RUPS Adaro Ricuh, Pemegang Saham Protes Rencana Pembangunan PLTU Batubara
SABANGMERAUKE NEWS, Jakarta - Rapat Umum Pemegang Saham (RUPS) PT Adaro sempat ricuh. Hal ini disebabkann aksi protes dua orang pemegang saham saat berjalannya rapat yang dihadiri para eksekutif perusahaaan tersebut, Kamis (11/5/2023).
Berdasarkan video yang di-upload di Twitter organisasi lingkungan hidup internasional Greenpeace, terlihat dua orang pria mendadak maju ke depan membentangkan poster. Isinya memprotes rencana pembangunan PLTU Batubara di Kalimantan Utara (Kaltara). PLTU tersebut dibangun untuk smelter aluminium Adaro.
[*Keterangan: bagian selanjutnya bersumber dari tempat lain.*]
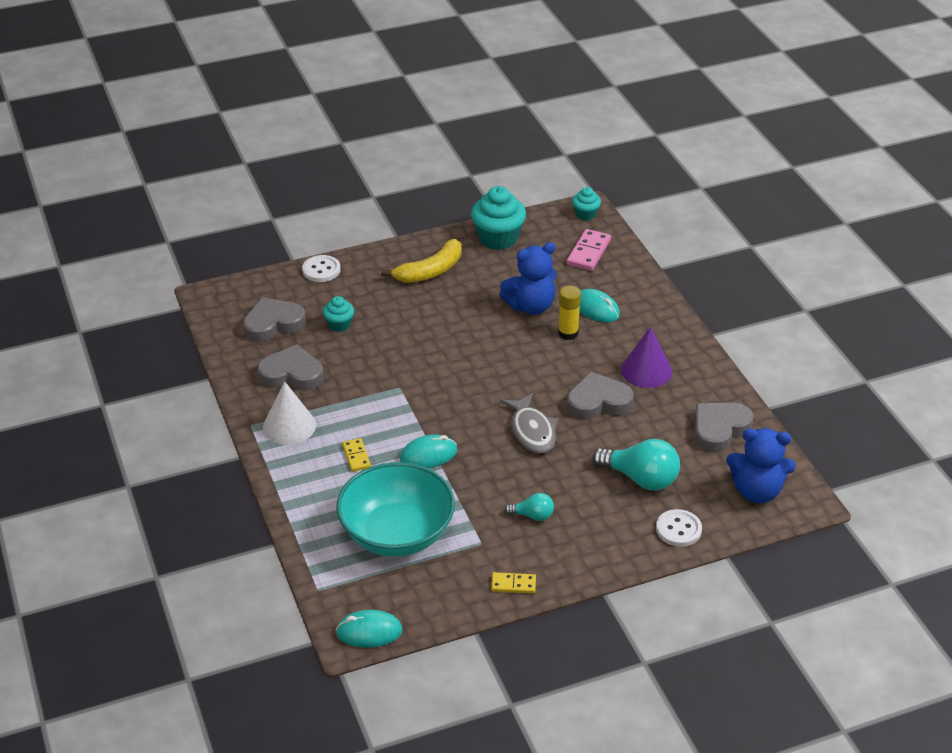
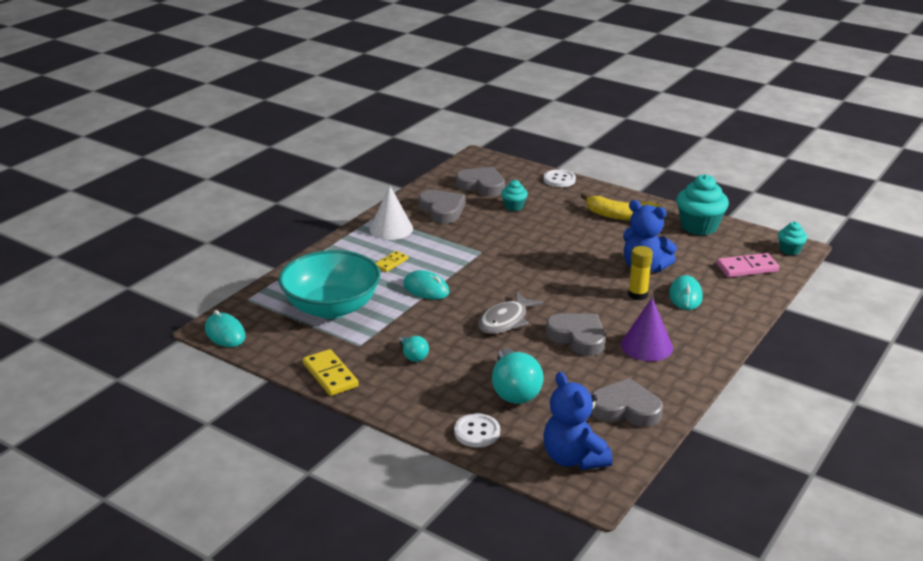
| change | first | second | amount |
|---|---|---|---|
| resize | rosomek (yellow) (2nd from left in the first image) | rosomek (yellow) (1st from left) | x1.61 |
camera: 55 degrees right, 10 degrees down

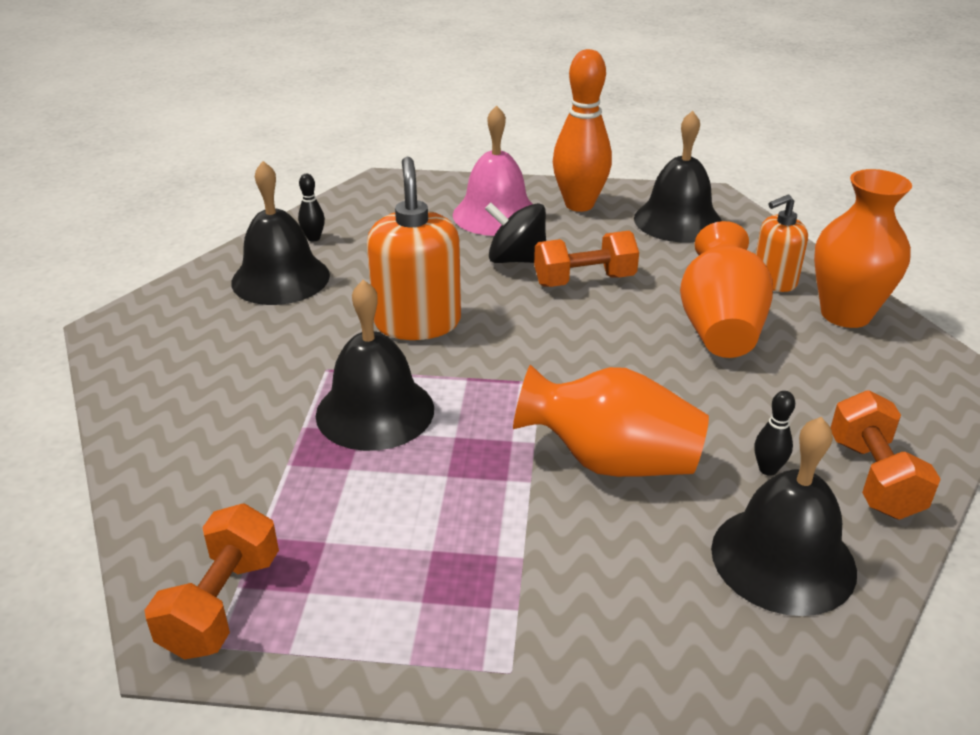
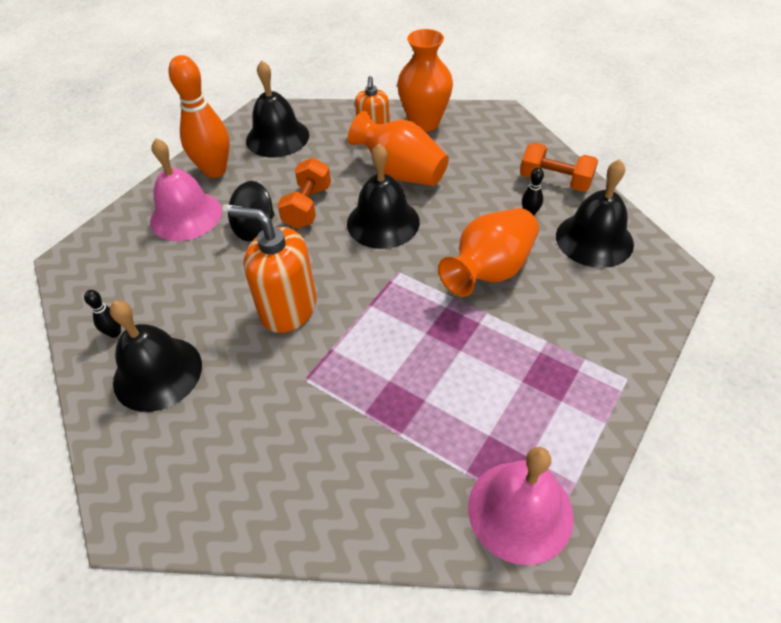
| change | first | second | amount |
|---|---|---|---|
| move | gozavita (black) (2nd from left in the first image) | gozavita (black) (3rd from left) |  |
| replace | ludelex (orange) (1st from left) | gozavita (pink) (2nd from left) |  |
camera: 60 degrees left, 15 degrees up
"Kejadian hari ini di Rapat Umum Pemegang Saham Adaro Energi di Jakarta. Gak hanya satu, tapi dua pemegang saham mengungkapkan keresahan mereka atas rencana Adaro untuk membangun PLTU batu bara baru di tengah Krisis Iklim yang melanda," tulis Greenpeace dalam akun Twitter-nya, Kamis (11/5/2023).
Ganjar, salah satu pemegang saham Adaro yang melakukan aksi protes mendesak Adaro menunjukkan niat transisi yang serius dengan beralih dari bisnis batubara.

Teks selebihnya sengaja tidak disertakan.